◆ **Objetivo de la tarea**
Transcribe sin ningún cambio el pasaje del extracto de la página que comienza con "## cunegonda" y sigue hasta "t. c. prnl.".

◆ **Extracto de la página**
+ + + +
Sono due cose diverse: rimpicciolire significa diventare più piccolo, rattrappire invece vuol dire contrarsi, irrigidirsi.


----------



## cunegonda

Como siempre yo sigo en mis trece… No hay que olvidar que el hombre está en la cama y la primera acepción del RAE es 


*encoger**.*
 (De  _en-_ y _coger_).
* 1.     * tr. Retirar contrayendo algo, especialmente el cuerpo o sus  miembros. U.  t. c. prnl.




 Y que en italiano
rattrappire: 
 B  v. intr. pronom. rattrappìrsi

 Contrarsi, aggranchirsi irrigidendosi.

Y uy, uy, uy se me escapó un P: mea culpa.


----------



## Larroja

cunegonda said:


> Como siempre yo sigo en mis trece… No hay que olvidar que el hombre está en la cama



Es verdad, pero nadie nos dice que el hecho de que se ha encogido esté relacionado con el hecho de que duerme en la cama. Puede ser que al verlo en la cama su hija piense que se ha encogido, pero no lo dice. La sensación que me da a mí es que de su padre la narradora diga que se ha encogido, y que ésta sea la primera imagen que quiere darnos del recién viudo. Después añade que el viejo está durmiendo en su cama, indefenso. Pero, ¿quién sabe?
+ + + +
◆ **Registros**
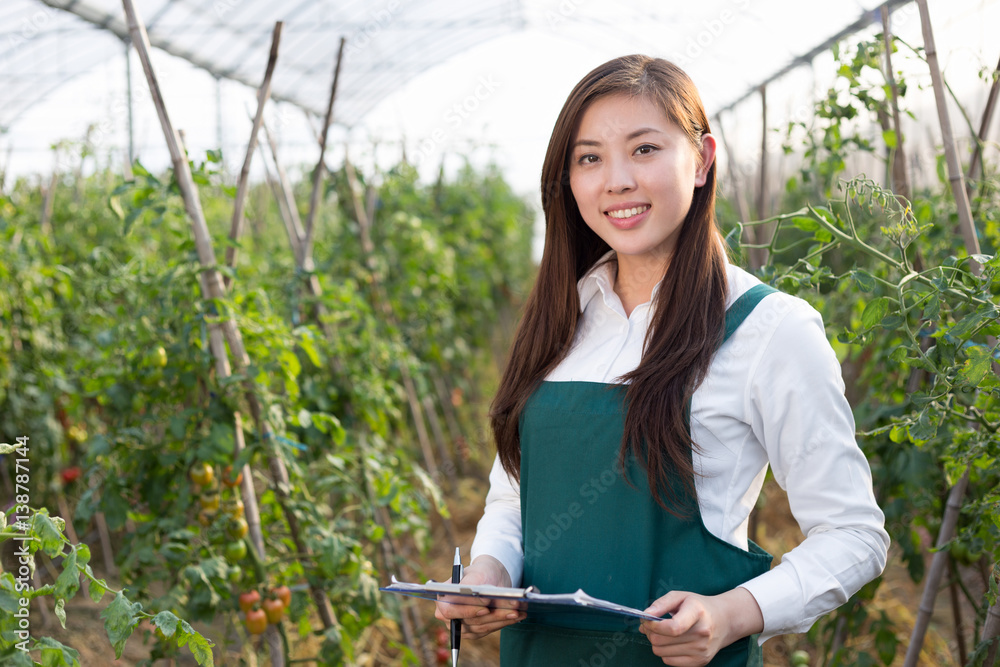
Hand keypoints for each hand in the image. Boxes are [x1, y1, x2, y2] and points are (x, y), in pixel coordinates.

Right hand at [433, 555, 525, 638]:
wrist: (489, 577)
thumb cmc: (480, 572)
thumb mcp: (476, 573)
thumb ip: (471, 585)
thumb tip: (475, 595)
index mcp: (442, 599)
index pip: (450, 610)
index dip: (467, 610)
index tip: (486, 606)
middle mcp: (448, 616)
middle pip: (470, 621)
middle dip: (493, 614)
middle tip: (513, 608)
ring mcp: (461, 626)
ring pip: (482, 626)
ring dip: (503, 619)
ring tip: (519, 610)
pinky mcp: (474, 631)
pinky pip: (489, 629)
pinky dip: (504, 622)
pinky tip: (517, 616)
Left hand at [638, 587, 762, 665]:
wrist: (724, 621)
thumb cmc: (698, 606)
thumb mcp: (680, 596)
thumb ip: (660, 604)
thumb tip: (645, 616)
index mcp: (697, 612)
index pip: (673, 627)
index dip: (654, 626)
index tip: (647, 620)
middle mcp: (702, 633)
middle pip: (662, 641)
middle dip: (650, 632)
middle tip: (651, 625)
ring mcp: (702, 650)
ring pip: (661, 652)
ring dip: (656, 643)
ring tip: (662, 633)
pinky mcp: (700, 662)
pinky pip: (669, 661)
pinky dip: (665, 652)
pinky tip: (671, 643)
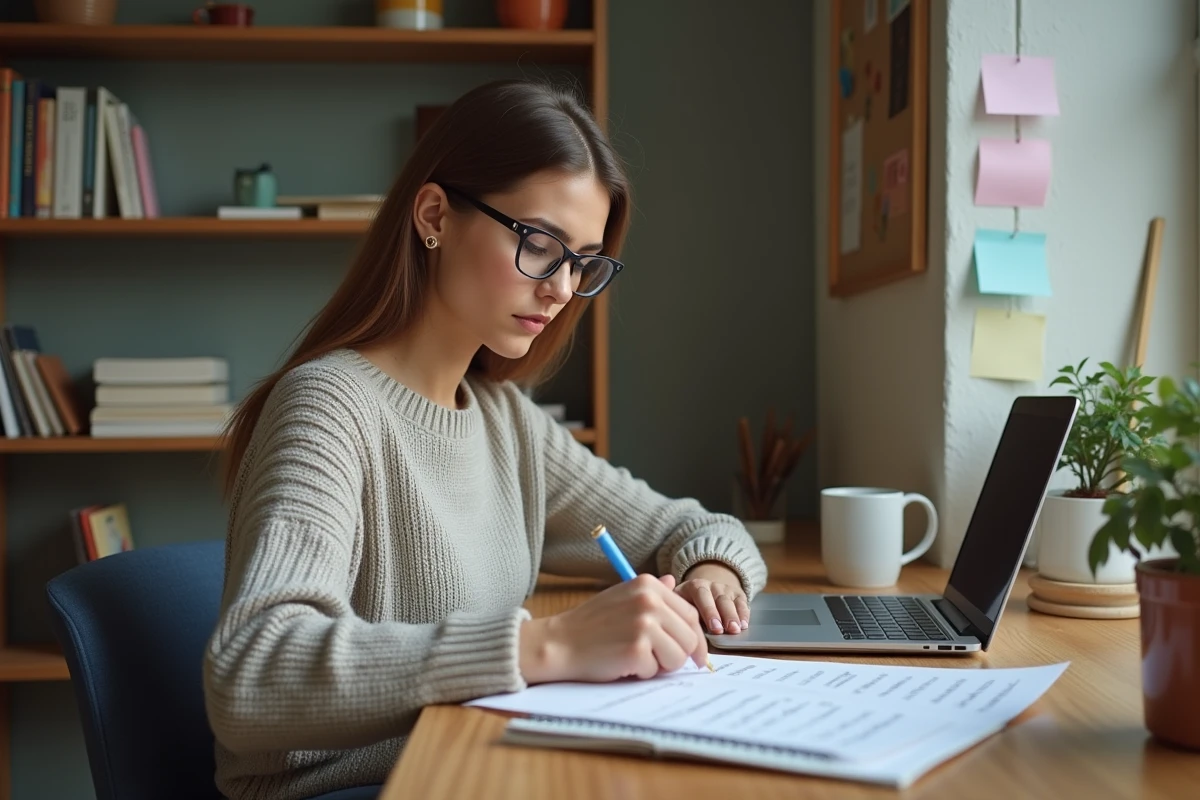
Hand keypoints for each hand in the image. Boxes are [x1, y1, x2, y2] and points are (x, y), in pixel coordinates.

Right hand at [519, 574, 708, 684]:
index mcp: (648, 584)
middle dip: (679, 655)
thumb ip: (651, 593)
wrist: (559, 642)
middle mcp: (649, 600)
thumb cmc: (591, 624)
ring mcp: (644, 624)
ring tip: (636, 658)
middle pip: (690, 637)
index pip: (690, 614)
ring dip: (660, 666)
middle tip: (658, 661)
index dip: (694, 638)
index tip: (694, 654)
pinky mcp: (637, 649)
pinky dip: (641, 673)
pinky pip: (656, 671)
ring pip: (678, 657)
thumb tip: (674, 582)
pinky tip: (622, 663)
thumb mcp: (622, 597)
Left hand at [676, 562, 749, 634]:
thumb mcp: (678, 602)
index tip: (714, 628)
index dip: (709, 612)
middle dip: (724, 615)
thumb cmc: (687, 603)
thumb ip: (676, 610)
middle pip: (719, 599)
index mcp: (693, 586)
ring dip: (735, 616)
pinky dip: (744, 614)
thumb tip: (678, 626)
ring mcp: (726, 588)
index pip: (702, 596)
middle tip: (727, 630)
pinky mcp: (738, 594)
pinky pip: (742, 603)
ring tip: (737, 630)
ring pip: (731, 601)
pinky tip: (744, 625)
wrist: (704, 589)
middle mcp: (711, 585)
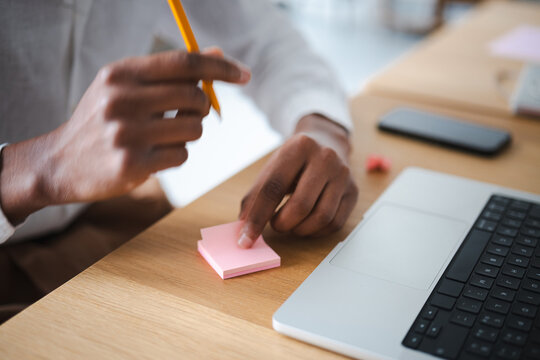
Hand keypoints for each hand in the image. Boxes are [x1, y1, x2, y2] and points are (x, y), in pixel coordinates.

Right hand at [0, 50, 250, 224]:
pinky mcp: (133, 164)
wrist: (60, 163)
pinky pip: (181, 155)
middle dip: (201, 107)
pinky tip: (152, 157)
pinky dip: (176, 156)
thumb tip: (215, 54)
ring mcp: (126, 133)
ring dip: (188, 134)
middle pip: (194, 96)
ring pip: (193, 129)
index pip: (184, 62)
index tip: (244, 74)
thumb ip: (169, 72)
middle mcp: (122, 99)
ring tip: (163, 137)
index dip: (220, 67)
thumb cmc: (102, 121)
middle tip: (186, 115)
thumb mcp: (126, 87)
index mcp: (121, 73)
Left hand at [238, 114, 357, 247]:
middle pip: (301, 205)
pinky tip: (307, 224)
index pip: (274, 187)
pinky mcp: (353, 190)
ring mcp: (342, 174)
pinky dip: (316, 231)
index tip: (246, 238)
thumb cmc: (295, 160)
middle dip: (282, 223)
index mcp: (298, 147)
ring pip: (321, 217)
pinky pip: (334, 223)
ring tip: (290, 224)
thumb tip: (244, 228)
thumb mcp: (272, 168)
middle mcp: (325, 158)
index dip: (257, 217)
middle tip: (275, 225)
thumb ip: (255, 196)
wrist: (327, 141)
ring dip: (299, 229)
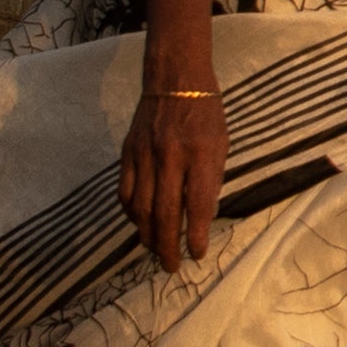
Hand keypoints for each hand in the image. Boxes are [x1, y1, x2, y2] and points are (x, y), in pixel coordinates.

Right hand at [123, 69, 228, 272]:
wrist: (174, 80)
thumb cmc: (206, 114)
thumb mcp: (221, 144)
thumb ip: (212, 179)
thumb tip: (203, 217)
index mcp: (200, 153)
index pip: (197, 203)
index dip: (196, 233)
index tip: (197, 253)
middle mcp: (170, 156)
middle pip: (164, 212)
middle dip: (167, 245)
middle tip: (172, 266)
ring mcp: (144, 155)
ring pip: (140, 207)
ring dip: (147, 235)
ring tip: (155, 251)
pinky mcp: (127, 154)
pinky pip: (125, 192)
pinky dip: (131, 214)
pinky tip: (139, 225)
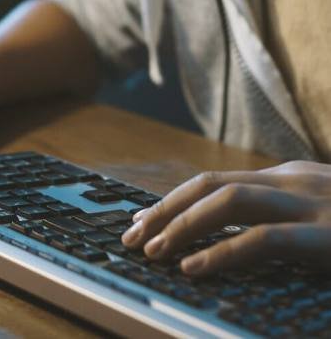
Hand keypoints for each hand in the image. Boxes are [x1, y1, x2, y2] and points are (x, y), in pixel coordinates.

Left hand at [121, 161, 330, 275]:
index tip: (142, 221)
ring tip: (153, 250)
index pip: (216, 181)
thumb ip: (283, 216)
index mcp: (287, 178)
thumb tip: (235, 234)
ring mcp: (309, 205)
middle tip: (133, 236)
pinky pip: (263, 239)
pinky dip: (222, 252)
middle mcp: (292, 182)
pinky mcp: (327, 237)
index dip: (173, 200)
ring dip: (183, 224)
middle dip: (166, 209)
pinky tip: (193, 267)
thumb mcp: (323, 213)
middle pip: (212, 184)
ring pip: (229, 200)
+ + + +
◆ **Resultado de la tarea**
## cunegonda

Como siempre yo sigo en mis trece… No hay que olvidar que el hombre está en la cama y la primera acepción del RAE es 


*encoger**.*
 (De  _en-_ y _coger_).
* 1.     * tr. Retirar contrayendo algo, especialmente el cuerpo o sus  miembros. U.  t. c. prnl.